「長く生きる」から「健やかに生きる」へ

 日本が長寿の国であることは、世界的にも知られています。平成22(2010)年の国勢調査の結果によれば、日本の平均寿命は男性79.55歳、女性86.3歳。人生を80年過ごすことは日本の社会ではもはや珍しいことではありません。

 そんな中、最近「健康寿命」という言葉を耳にすることが多くなりました。健康寿命とは「人の寿命における、健康上の問題で日常生活が制限されることなく生活できる期間」を意味するものです。日本国憲法25条でも規定されている「すべて国民は、健康で文化的な最低限度の生活を営む権利を有する」を体現するものと言えるでしょう。
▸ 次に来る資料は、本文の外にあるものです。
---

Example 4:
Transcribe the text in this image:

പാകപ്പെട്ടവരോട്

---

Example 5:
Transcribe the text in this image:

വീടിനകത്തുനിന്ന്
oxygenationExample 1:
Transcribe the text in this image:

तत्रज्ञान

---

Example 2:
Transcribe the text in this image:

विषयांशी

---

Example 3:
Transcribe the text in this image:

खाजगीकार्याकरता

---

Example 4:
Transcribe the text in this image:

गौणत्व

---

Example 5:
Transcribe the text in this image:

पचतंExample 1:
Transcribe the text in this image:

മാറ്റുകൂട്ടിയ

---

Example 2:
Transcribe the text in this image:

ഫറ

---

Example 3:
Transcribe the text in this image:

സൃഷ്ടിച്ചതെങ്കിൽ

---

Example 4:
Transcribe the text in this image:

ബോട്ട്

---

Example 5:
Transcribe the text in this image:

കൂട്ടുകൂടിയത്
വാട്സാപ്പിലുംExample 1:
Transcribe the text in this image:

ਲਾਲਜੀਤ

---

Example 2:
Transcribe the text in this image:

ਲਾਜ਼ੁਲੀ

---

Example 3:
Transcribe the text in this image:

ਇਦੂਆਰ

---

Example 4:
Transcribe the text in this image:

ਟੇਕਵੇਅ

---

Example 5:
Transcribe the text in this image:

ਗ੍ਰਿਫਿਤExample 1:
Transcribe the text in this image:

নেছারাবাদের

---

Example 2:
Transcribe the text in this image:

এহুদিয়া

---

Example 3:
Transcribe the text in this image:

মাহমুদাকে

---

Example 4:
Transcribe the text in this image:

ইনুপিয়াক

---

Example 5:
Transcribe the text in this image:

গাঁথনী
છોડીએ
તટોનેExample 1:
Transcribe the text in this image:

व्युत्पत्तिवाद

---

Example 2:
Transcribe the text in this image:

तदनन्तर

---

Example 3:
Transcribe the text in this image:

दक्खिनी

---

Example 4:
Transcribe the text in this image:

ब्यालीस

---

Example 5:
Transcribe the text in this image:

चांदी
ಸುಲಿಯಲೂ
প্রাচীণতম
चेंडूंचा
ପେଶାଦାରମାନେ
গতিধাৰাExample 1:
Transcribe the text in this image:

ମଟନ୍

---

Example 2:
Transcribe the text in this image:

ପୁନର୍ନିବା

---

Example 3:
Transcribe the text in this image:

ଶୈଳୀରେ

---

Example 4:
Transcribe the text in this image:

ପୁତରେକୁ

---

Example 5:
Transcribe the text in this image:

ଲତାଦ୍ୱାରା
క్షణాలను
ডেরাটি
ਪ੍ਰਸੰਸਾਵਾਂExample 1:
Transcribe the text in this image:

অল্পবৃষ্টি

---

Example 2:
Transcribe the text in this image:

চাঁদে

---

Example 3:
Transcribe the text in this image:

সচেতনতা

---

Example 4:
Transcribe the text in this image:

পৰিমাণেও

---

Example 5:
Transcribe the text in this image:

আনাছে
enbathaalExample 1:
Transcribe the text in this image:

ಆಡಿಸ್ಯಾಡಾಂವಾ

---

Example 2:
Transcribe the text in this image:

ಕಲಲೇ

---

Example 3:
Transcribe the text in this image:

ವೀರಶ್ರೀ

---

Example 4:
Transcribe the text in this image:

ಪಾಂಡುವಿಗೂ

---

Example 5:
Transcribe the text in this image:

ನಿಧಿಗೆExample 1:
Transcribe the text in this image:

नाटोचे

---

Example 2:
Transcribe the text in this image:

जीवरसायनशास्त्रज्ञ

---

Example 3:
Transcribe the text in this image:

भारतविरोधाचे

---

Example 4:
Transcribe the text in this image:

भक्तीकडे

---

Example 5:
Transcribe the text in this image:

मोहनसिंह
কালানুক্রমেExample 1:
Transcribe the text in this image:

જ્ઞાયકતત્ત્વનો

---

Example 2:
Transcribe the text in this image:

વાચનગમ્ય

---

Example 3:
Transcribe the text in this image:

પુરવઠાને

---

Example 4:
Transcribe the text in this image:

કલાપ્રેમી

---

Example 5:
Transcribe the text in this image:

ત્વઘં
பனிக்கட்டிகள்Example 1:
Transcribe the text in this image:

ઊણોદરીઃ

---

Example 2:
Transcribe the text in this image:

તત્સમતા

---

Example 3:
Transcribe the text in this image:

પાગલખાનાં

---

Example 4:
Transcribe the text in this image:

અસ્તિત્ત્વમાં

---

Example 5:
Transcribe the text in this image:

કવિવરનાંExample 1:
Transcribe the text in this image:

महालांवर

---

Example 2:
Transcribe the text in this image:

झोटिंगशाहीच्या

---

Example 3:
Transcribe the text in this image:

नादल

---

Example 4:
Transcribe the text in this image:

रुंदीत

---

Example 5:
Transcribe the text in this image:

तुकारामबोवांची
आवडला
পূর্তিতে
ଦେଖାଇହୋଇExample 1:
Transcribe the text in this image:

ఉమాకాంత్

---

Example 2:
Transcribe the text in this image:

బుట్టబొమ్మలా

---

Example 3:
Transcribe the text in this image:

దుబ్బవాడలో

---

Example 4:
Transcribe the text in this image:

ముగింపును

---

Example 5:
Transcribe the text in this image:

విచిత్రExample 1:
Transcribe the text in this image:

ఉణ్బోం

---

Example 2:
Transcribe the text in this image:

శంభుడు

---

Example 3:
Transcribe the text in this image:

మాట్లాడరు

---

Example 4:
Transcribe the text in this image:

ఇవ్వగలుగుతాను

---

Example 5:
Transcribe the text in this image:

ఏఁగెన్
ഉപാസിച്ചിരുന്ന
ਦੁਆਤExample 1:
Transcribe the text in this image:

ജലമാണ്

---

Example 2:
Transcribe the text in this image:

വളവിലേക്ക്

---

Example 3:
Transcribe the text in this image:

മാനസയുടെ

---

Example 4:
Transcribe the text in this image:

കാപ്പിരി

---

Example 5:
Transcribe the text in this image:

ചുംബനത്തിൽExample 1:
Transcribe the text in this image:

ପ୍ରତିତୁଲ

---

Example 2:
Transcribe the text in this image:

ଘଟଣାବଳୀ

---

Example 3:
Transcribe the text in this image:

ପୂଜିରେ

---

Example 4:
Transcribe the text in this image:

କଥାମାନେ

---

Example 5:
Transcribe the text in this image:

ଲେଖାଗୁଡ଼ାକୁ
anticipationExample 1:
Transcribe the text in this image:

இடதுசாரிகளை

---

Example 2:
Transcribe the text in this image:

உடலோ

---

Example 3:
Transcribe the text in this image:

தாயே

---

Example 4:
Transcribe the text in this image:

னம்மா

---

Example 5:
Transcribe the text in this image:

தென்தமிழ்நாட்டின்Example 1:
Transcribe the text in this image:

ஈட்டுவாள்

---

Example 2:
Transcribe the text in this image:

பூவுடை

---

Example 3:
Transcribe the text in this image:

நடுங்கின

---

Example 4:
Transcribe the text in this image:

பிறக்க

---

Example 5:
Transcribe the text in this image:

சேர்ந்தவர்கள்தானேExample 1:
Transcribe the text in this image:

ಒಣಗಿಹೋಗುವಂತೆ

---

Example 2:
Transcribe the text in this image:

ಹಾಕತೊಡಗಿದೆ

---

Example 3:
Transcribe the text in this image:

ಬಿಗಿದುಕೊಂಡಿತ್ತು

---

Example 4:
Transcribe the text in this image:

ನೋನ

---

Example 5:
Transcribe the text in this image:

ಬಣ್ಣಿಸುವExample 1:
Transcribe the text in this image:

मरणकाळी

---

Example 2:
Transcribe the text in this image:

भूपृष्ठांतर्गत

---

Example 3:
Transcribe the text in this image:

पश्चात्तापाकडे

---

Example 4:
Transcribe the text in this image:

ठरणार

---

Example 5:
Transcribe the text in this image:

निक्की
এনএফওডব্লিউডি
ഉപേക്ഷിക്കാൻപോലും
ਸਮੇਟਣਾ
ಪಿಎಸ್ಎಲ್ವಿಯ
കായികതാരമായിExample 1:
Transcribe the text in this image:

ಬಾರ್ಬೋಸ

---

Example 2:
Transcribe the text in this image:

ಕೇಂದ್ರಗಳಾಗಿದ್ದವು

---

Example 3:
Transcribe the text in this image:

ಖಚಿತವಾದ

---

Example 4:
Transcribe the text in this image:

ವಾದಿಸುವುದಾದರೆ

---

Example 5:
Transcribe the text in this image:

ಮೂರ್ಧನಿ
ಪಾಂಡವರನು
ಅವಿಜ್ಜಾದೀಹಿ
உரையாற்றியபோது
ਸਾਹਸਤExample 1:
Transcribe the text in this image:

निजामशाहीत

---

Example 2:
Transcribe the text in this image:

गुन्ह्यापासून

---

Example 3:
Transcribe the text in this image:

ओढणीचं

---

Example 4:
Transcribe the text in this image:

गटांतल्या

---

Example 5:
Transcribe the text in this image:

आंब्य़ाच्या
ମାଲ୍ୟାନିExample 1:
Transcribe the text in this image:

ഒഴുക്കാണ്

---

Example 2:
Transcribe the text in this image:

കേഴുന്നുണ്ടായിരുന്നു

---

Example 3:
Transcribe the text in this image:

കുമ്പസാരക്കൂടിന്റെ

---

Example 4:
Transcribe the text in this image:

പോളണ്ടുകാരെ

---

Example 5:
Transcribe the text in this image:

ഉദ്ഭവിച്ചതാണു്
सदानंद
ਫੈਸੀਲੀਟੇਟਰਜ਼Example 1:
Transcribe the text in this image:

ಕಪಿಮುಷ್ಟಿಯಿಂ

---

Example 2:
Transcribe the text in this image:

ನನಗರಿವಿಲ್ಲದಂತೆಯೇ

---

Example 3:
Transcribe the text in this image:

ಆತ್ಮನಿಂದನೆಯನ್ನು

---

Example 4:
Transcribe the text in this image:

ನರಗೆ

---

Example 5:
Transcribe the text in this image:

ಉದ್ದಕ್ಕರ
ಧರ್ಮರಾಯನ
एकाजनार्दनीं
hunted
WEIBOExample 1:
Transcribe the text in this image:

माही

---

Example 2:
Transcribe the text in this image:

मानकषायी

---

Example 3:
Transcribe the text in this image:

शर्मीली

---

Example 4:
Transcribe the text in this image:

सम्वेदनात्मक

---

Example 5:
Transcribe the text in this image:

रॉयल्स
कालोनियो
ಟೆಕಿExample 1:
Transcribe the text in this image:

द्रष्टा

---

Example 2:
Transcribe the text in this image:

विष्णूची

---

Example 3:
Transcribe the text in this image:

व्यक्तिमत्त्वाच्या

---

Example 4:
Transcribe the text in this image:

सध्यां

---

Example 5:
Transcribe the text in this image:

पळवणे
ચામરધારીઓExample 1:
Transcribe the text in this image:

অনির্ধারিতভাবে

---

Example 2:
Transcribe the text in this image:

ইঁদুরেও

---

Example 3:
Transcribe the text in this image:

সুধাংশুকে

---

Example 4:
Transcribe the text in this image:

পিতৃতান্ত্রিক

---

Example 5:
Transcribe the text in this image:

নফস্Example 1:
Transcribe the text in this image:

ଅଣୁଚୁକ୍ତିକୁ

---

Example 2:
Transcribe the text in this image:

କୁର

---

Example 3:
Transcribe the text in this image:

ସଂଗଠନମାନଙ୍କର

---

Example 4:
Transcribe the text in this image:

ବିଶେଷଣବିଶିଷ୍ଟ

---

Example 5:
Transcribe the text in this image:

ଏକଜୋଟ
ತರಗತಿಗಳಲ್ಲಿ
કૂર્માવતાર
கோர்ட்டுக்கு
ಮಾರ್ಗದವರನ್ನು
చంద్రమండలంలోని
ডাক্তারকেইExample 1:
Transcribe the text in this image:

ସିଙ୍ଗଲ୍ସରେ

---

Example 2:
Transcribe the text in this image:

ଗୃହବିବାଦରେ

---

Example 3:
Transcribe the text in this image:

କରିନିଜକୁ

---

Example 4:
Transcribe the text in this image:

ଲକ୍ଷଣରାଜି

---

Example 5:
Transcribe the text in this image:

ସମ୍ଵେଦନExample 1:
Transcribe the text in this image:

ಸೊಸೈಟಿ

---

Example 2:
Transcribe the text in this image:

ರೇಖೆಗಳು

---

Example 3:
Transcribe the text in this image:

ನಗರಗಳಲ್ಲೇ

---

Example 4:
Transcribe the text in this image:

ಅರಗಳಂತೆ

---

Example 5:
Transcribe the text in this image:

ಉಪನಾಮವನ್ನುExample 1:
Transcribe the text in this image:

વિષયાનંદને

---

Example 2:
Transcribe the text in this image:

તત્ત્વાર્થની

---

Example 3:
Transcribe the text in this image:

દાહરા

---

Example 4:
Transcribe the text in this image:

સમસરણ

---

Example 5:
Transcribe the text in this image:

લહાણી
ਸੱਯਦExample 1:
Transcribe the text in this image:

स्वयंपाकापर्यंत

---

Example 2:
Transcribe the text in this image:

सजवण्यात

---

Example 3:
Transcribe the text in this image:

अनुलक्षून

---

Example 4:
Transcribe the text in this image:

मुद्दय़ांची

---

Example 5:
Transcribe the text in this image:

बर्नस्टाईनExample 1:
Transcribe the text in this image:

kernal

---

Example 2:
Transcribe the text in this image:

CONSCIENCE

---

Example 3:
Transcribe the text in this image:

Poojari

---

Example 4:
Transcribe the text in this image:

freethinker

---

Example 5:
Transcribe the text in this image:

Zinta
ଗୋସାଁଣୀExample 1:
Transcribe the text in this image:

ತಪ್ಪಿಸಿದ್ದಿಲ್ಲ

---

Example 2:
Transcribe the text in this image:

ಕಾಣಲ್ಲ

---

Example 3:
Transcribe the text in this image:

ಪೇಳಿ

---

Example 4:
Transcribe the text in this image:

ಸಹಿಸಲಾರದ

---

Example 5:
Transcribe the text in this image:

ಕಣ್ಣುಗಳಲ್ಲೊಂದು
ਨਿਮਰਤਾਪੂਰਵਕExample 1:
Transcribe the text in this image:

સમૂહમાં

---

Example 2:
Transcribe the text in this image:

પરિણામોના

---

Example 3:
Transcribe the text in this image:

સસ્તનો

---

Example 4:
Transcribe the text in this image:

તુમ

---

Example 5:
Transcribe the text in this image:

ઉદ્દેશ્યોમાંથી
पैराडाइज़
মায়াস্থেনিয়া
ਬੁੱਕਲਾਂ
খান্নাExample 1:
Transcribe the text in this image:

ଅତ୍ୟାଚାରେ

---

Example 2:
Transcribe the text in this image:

出典:厚生労働省「スマート・ライフ・プロジェクト」資料より作成

 上記のグラフは、平均寿命と健康寿命のギャップを示したものです。女性の方が長寿であることはよく知られていますが、平均寿命と健康寿命のギャップは女性が12.68歳、男性では9.13歳と約10歳のギャップが男女ともに存在しています。

 寝たきりや足腰が不自由な状況、あるいは通院や投薬で日常生活の自由な時間が制限される状況が10年も続くことは、当人にとって大きな負担であり、またそれを支える家族にとっても心労は大きいと考えられます。

 そうした観点から「健康寿命」が取り上げられ、健康に過ごす期間を伸ばすためには、若年のうちから健康意識を喚起することが重要であると提起されています。